Lambert was inspired by the glut of signs he sees around UC Davis these days, touting one new building or another and offering free PR for the university’s sponsors. Though Davis is rapidly expanding, Lambert thinks something is missing and that a Goldman Institute would be an interesting and worthwhile addition.
He’s also poking fun at UC Davis’ reliance on the deep pockets of business. “It is the way the university is funded: The Mondavi family makes a donation of millions of dollars, and it makes it a lot easier to have an institute for food and wine science. Anarchists don’t have a lot of money.” Lambert sees his sign as a way to create an authentic interest around the ideas of anarchy and what Goldman stood for.
Mocking development isn’t something Lambert reserves for the university. He also has a series of line drawings based on Sacramento’s suburban housing developments. His ghostly pieces, such as “Frankenstein,” in which “nine or 10 different houses are combined into one super suburban mansion” are intended to help the viewer see what he sees, which he characterizes as “weird cookie-cutter neighborhoods” and unsustainable. His distorted depictions of these houses are included in the art show Sprawl, which is traveling to France this year.

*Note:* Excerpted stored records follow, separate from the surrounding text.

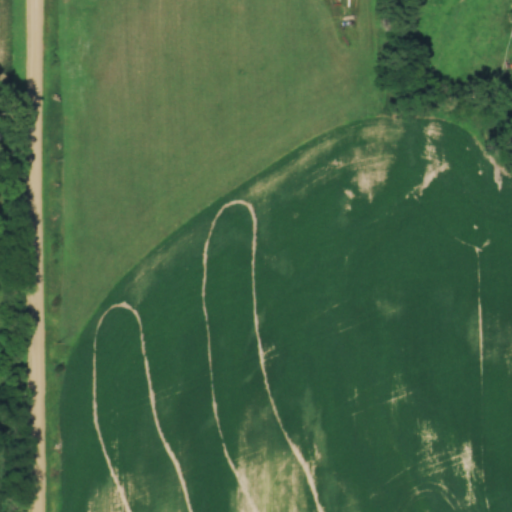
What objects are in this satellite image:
road: (35, 256)
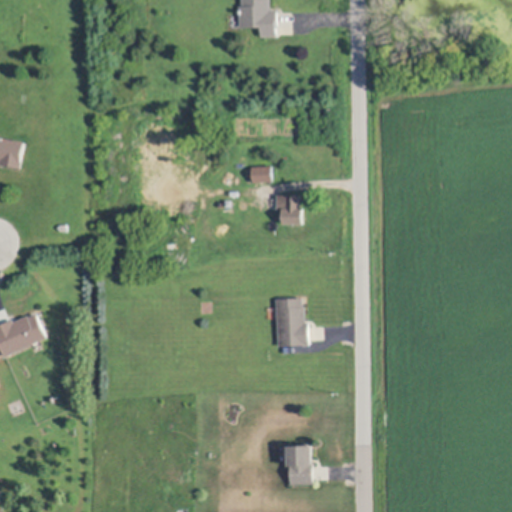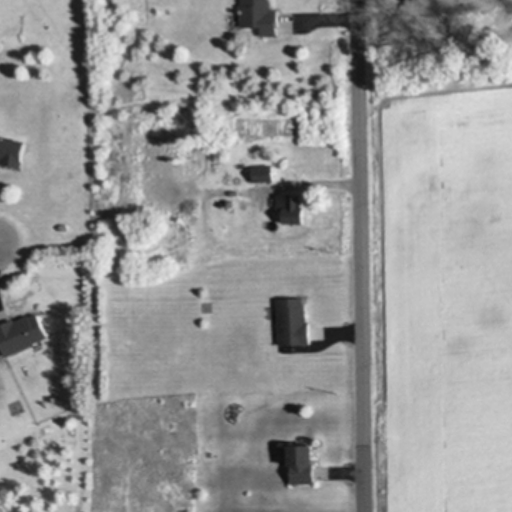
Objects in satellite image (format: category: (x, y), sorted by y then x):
building: (259, 15)
building: (262, 17)
building: (12, 150)
building: (186, 167)
building: (263, 171)
building: (266, 174)
building: (164, 176)
building: (292, 207)
building: (295, 209)
road: (359, 256)
building: (295, 320)
building: (295, 323)
building: (21, 332)
building: (23, 334)
building: (304, 465)
building: (305, 466)
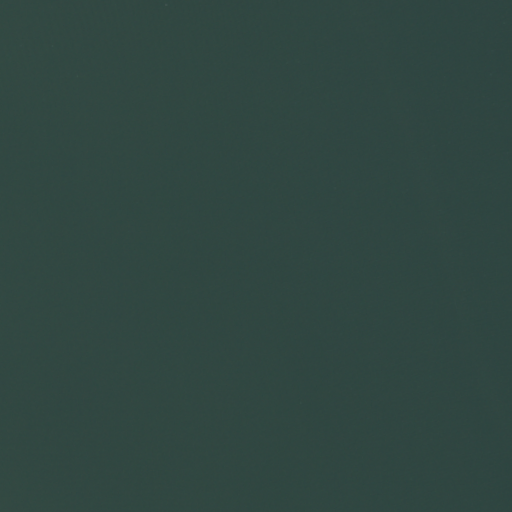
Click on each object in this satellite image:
park: (7, 3)
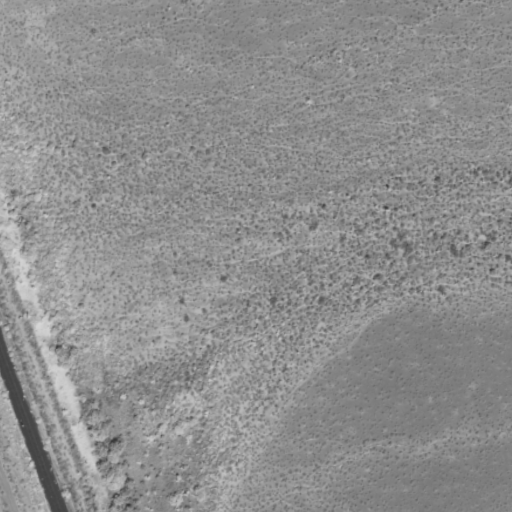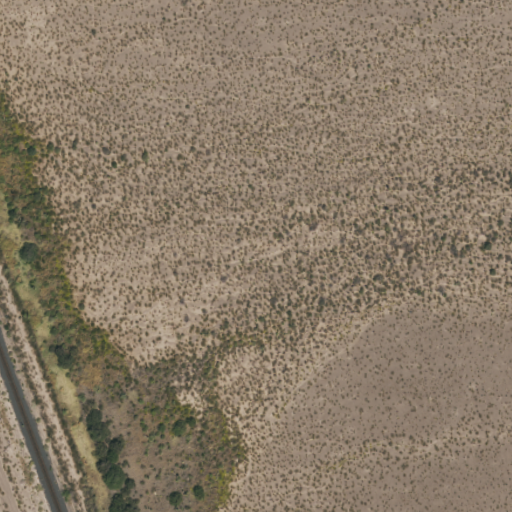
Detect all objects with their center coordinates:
railway: (29, 430)
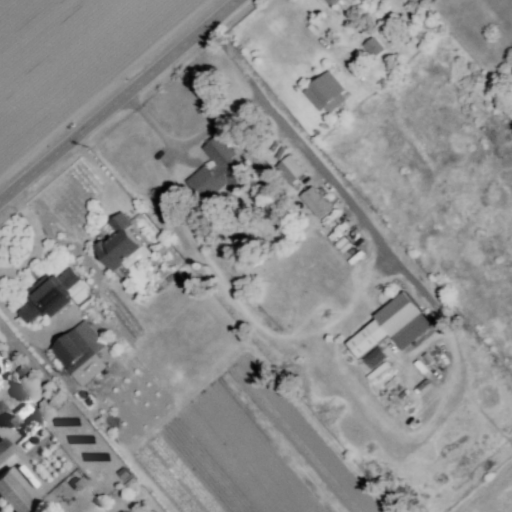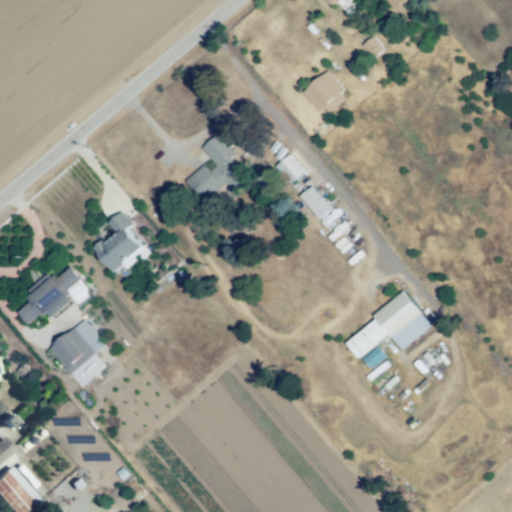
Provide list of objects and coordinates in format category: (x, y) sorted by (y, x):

His art antics also include “reverse shoplifting.” Lambert creates phony cereal boxes, which he places on grocery-store shelves, that read, “Yes! The world has gone completely crazy. You are not the only one who has noticed. Tell Others. Write your congressman.” He leaves the boxes in local stores and encourages others to participate as well. “It is fun. I make fake products, but another guy I know leaves pamphlets in clothes—so after you buy it, it’s in there. Or [you can leave] notes to people inside books.”
Lambert sees his approach as a way to get art out of the galleries and make it accessible to everyday people. “With all of this stuff, the minimum I hope to do is to get people to consider the things they don’t think about everyday. In this case, the supermarket is a super-controlled environment, and everything has been planned out for you already, and there is a routine you go into—you go into automatic pilot and get your stuff. [The cereal boxes are] supposed to break people out of that mode and get people to think critically again. They can make their own decisions after that. It is guided in a way, but it is just to get them to reconsider.”
From phony institutes to reverse shoplifting, Lambert sees his work as providing an alternative reality that shows that the world can work differently. He hopes his influence will encourage others to “do what you can, to speak up and still remain happy and live your life.”